Scarlet simply shrugged her shoulders, closed her eyes for a moment and made a long, satisfied sigh.
She got up from the table and gently stubbed her cigarette out in the little ashtray. She turned and glanced over the rooftops. It was beginning to rain a little.
“I’ll let you work with me on this,” she said.
“I think you mean I will let you work with me on this.”
“You wouldn’t want to work against me, Joe.”
“Why’s that?”
“You’re at such a disadvantage, darling.”
“How so?”
“You’re just a man.”
She leaned forward and kissed him gently on the temple, rubbing her hand slowly up the back of his head as she did it. Blood-red fingernail polish, expensive perfume.
“So you’re on board?” he asked, undeterred.

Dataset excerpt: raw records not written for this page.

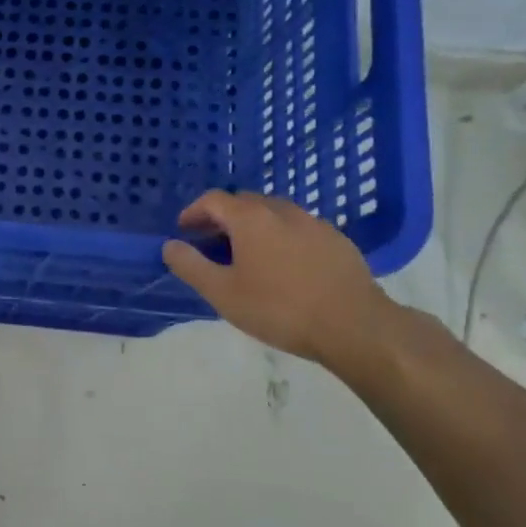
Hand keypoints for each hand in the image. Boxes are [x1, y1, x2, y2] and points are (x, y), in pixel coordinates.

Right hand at [162, 190, 388, 366]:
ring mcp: (314, 224)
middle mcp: (282, 211)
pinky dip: (281, 237)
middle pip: (244, 202)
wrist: (355, 327)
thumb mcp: (222, 293)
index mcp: (251, 218)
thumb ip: (190, 266)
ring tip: (245, 254)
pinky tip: (283, 266)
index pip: (214, 200)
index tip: (184, 230)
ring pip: (274, 213)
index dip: (194, 212)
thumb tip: (170, 245)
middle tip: (210, 243)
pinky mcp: (338, 241)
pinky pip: (299, 229)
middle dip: (222, 217)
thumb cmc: (279, 309)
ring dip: (253, 226)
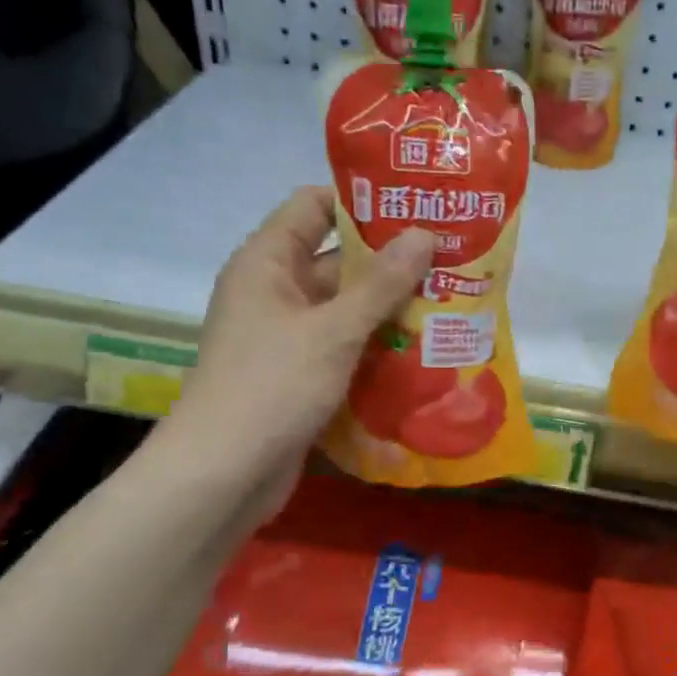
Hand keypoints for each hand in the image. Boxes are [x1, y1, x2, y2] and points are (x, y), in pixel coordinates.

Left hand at [154, 186, 431, 514]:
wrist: (224, 474)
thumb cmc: (273, 386)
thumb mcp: (333, 330)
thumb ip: (382, 283)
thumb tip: (424, 233)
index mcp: (267, 263)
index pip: (314, 206)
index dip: (362, 202)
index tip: (417, 207)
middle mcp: (275, 292)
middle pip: (338, 261)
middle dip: (392, 262)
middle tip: (452, 260)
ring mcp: (287, 337)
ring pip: (346, 309)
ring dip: (391, 309)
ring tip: (451, 303)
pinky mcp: (300, 375)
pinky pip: (345, 348)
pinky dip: (377, 348)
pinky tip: (424, 351)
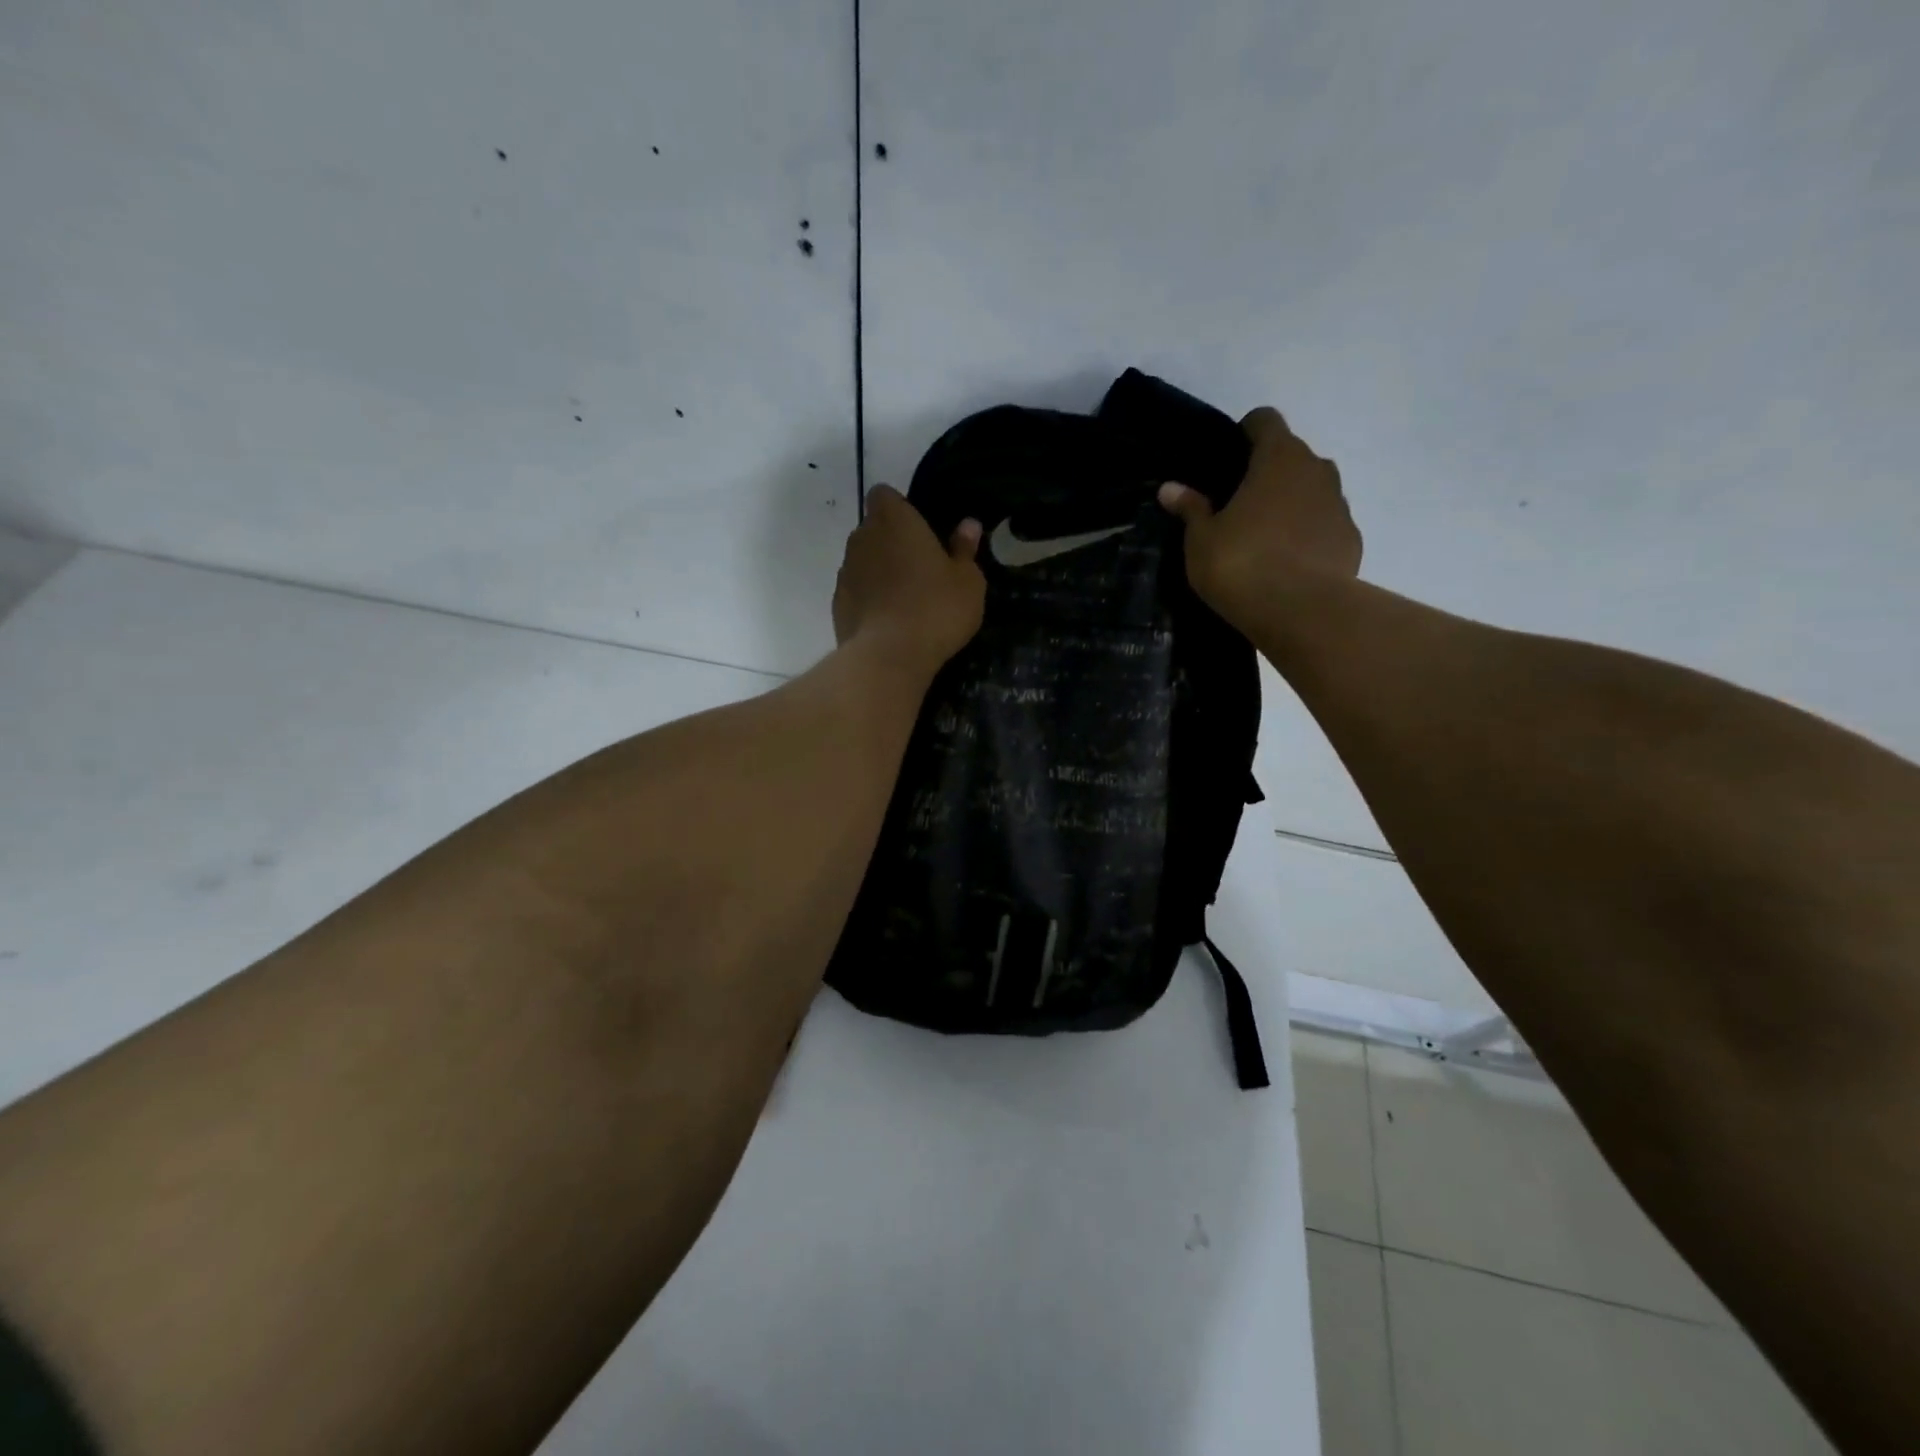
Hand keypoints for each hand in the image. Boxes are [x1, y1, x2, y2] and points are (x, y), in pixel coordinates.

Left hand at [832, 485, 985, 675]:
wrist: (889, 656)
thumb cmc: (936, 608)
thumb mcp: (967, 581)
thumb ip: (965, 549)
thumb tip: (968, 525)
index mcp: (893, 520)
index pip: (884, 495)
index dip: (900, 509)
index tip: (920, 531)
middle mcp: (862, 538)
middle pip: (873, 528)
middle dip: (891, 542)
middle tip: (920, 569)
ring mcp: (845, 572)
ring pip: (863, 561)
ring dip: (879, 572)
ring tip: (905, 599)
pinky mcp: (837, 604)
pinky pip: (856, 592)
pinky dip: (869, 599)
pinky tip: (890, 622)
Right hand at [1157, 407, 1361, 629]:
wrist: (1301, 611)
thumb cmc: (1241, 564)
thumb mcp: (1202, 539)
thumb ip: (1190, 509)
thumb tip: (1170, 488)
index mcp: (1278, 458)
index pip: (1265, 421)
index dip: (1246, 432)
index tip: (1229, 455)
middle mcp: (1316, 470)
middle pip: (1292, 456)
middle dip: (1268, 472)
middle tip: (1239, 504)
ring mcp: (1339, 505)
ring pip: (1312, 491)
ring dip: (1291, 503)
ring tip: (1264, 537)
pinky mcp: (1351, 539)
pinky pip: (1325, 526)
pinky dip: (1309, 535)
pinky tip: (1288, 563)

“I am, yes. But the question is — are you up for this?”
“What do you mean?”
“I mean, aren’t you a little over the hill? Perhaps you’d prefer to go home and relax. Get some of that aggression out on Call of Duty or something.”
“I’ll take that as a challenge,” he said, as she walked slowly away from their table. “You’re working for me,” he shouted after her. “Not the other way around, Cairo.”
She didn’t turn back, but simply called over her shoulder: “No one calls me that anymore, Joe.”
“I do.”
“Are you coming or not?” she said.
Hawke smiled and got up from the table.
CHAPTER THIRTEEN
“Call me old-fashioned,” Hawke said. “But my idea of a good night out is not sitting in a stationary Citroën, freezing my knackers off while waiting for a drug-dealing scrote to come home.”
He was sitting outside Martin’s apartment in the maze of winding streets that was Geneva’s Old Town. They were parked outside an expensive café lit up bright orange in the wintry darkness, and a light snow was falling but not laying.
The apartment, just across a medieval square, was now and for the last few hours under the constant surveillance of Eden’s makeshift team. Hawke yawned and grabbed a handful of peanuts. In the front, beside him, was Lea, while Ryan was in the back with Scarlet Sloane.
“As I recall,” Scarlet said. “Your idea of a good night out used to be farting five pound notes into beer glasses in the sergeant’s mess.”